Generalization: held-out pose validation
A natural question after fitting is whether the identified rayfield memorises
the training poses or genuinely represents the camera geometry. To answer this,
make_parallel_plate_extended_dataset generates a 10-frame dataset (same oracle
parameters as the default benchmark) and splits it into a training set and a
hold-out set that is never seen by the BA.
Frames |
Points |
Central RMS |
Origin-field RMS |
|
|---|---|---|---|---|
Training |
0–7 |
280 |
2.16 mm |
0.0002 mm |
Hold-out (unseen) |
8–9 |
70 |
2.08 mm |
0.0003 mm |
Ratio hold-out / training |
— |
— |
— |
1.5× |
The origin-field trained on 8 frames reconstructs the 2 held-out poses at
essentially the same accuracy (ratio 1.5×, well inside the 3× threshold used
as the test criterion). This is expected: in the noise-free case a max_order=4
Zernike field can represent the parallel-plate lateral shift analytically over
the observation domain, so there is no overfitting to observe.
The relevant test is test_holdout_poses_confirm_origin_field_generalises in
tests/test_reconstruction_with_origin_field.py. It asserts:
hold-out RMS < training RMS × 3.0 (no degradation relative to in-sample),
hold-out RMS < 0.2 mm (absolute bound, well below the noise floor of a 0.05 px observation uncertainty which maps to ~0.7 mm at 700 mm depth).
The central model scores ~2.1 mm on both sets, confirming the bias is a systematic geometric effect (not pose-dependent noise), and that the origin field removes it on unseen poses as well as training ones.
Interpretation
This benchmark should not be read as a calibration of a glass plate. It answers a narrower question:
if the true stereo system is non-central, can StereoComplex identify a compact generic rayfield that improves 3D reconstruction?
For this oracle the answer is yes. The central model gives a millimetre-scale
3D bias even without noise, while the Zernike O(u,v) field removes that bias
in the oracle case and generalises to held-out poses at comparable accuracy.
Under 0.05 px observation noise, the fitted model reaches approximately the
same RMS error as the exact oracle rayfield evaluated at noisy pixels, so the
remaining error is consistent with stereo noise propagation.
Current scope limits:
the default benchmark still reports the staged
O(u,v)-only result because it isolates non-central identifiability;an experimental BA mode now optimizes
O(u,v),d(u,v), board poses, and the stereo rig from image-coordinate observations;the rendered-image step now compares raw OpenCV ChArUco detections with the same detections after public
rayfield_tps_robustplanar refinement, then feeds both front-ends into the same complete BA;remaining validation should focus on real image sets.

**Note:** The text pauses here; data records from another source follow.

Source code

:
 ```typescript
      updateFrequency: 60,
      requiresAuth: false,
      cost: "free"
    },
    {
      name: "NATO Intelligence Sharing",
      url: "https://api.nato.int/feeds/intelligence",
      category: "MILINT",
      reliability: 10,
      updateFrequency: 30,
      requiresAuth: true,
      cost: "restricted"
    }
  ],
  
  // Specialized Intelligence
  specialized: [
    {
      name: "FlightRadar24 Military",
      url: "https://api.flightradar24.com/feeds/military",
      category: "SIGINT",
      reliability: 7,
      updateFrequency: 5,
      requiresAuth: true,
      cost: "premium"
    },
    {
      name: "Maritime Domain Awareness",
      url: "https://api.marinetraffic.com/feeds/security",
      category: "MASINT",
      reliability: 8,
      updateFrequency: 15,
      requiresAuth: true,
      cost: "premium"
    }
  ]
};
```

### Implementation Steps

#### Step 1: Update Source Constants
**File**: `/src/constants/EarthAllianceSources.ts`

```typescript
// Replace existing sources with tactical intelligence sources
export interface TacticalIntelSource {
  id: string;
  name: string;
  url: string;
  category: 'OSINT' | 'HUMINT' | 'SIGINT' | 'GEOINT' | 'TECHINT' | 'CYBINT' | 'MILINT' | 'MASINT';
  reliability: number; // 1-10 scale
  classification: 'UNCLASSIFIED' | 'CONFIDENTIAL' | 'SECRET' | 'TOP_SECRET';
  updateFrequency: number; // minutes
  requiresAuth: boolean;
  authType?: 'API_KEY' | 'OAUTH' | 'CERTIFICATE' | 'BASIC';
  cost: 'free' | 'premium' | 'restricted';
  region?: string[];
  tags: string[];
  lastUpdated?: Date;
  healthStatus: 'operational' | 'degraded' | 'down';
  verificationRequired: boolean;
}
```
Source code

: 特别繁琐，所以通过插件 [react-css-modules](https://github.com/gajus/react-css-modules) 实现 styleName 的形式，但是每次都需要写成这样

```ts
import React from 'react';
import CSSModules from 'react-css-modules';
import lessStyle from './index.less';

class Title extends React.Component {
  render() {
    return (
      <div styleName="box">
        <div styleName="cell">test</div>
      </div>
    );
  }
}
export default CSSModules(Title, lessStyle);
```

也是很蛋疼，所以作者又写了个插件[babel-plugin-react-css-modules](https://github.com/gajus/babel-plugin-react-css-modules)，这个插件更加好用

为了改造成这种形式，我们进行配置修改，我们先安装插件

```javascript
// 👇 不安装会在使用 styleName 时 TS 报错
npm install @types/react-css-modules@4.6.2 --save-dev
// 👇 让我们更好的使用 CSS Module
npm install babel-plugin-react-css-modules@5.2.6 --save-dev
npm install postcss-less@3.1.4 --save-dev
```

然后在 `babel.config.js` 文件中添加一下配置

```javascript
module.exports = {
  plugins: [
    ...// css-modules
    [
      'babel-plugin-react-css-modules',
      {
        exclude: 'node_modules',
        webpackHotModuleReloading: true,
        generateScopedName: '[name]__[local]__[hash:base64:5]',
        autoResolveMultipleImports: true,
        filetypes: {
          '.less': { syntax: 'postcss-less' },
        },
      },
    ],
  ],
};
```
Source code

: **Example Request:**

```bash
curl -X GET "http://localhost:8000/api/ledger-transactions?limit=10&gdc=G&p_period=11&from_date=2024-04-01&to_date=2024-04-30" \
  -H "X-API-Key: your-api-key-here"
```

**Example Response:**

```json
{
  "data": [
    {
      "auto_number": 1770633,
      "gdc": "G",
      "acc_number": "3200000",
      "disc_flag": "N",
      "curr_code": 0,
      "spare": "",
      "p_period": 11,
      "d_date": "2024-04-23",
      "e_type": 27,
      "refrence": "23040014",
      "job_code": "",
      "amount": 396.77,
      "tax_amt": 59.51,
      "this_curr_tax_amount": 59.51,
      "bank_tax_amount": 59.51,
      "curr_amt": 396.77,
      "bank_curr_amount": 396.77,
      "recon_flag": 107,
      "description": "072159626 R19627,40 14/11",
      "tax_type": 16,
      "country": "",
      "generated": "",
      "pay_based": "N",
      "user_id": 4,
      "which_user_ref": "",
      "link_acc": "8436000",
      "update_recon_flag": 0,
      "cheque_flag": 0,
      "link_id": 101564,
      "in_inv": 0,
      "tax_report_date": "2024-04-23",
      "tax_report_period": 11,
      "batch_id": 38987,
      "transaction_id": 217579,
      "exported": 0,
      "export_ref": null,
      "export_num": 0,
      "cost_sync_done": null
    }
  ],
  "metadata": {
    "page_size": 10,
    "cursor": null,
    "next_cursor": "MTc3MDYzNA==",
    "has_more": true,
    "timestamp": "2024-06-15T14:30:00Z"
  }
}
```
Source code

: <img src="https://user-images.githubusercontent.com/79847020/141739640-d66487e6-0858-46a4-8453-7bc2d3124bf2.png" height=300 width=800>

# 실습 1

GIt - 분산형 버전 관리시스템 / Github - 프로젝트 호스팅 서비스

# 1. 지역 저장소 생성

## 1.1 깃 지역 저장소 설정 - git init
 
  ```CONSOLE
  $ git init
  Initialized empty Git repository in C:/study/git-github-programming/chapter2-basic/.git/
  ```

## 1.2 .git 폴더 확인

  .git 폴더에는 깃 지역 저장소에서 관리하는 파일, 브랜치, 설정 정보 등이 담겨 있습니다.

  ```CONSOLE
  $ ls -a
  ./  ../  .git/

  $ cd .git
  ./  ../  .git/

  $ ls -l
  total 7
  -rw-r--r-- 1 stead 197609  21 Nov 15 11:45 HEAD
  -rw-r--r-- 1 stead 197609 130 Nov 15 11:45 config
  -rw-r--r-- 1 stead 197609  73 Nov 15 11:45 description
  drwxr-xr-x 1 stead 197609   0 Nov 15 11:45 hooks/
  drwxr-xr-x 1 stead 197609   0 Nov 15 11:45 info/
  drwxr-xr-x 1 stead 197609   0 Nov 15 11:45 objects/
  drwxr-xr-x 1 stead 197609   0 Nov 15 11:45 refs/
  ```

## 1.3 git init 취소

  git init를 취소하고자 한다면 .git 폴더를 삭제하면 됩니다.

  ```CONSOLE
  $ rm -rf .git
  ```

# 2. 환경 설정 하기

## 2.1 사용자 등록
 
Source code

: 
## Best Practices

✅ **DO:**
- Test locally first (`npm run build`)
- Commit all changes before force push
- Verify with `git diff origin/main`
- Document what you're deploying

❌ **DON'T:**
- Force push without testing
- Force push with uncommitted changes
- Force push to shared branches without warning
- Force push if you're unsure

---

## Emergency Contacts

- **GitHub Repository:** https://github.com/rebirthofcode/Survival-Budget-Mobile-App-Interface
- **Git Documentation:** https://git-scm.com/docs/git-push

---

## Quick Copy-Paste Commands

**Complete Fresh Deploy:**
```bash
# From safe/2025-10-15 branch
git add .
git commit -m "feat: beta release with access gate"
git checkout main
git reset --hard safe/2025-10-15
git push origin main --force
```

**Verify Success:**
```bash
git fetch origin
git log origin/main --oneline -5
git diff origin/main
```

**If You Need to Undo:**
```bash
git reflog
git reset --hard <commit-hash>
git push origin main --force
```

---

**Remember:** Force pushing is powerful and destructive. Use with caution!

The next experiment should use the same full procedure, keep the Ray2D front-end in the loop, and replace the synthetic oracle with real images:
parallel-plate oracle -> rendered images -> OpenCV detections -> Ray2D refinement
-> central initialization -> non-central BA over O,d,poses,rig
-> held-out 3D reconstruction metrics
Success should be judged against the oracle noisy-pixel floor reported above, not against zero error.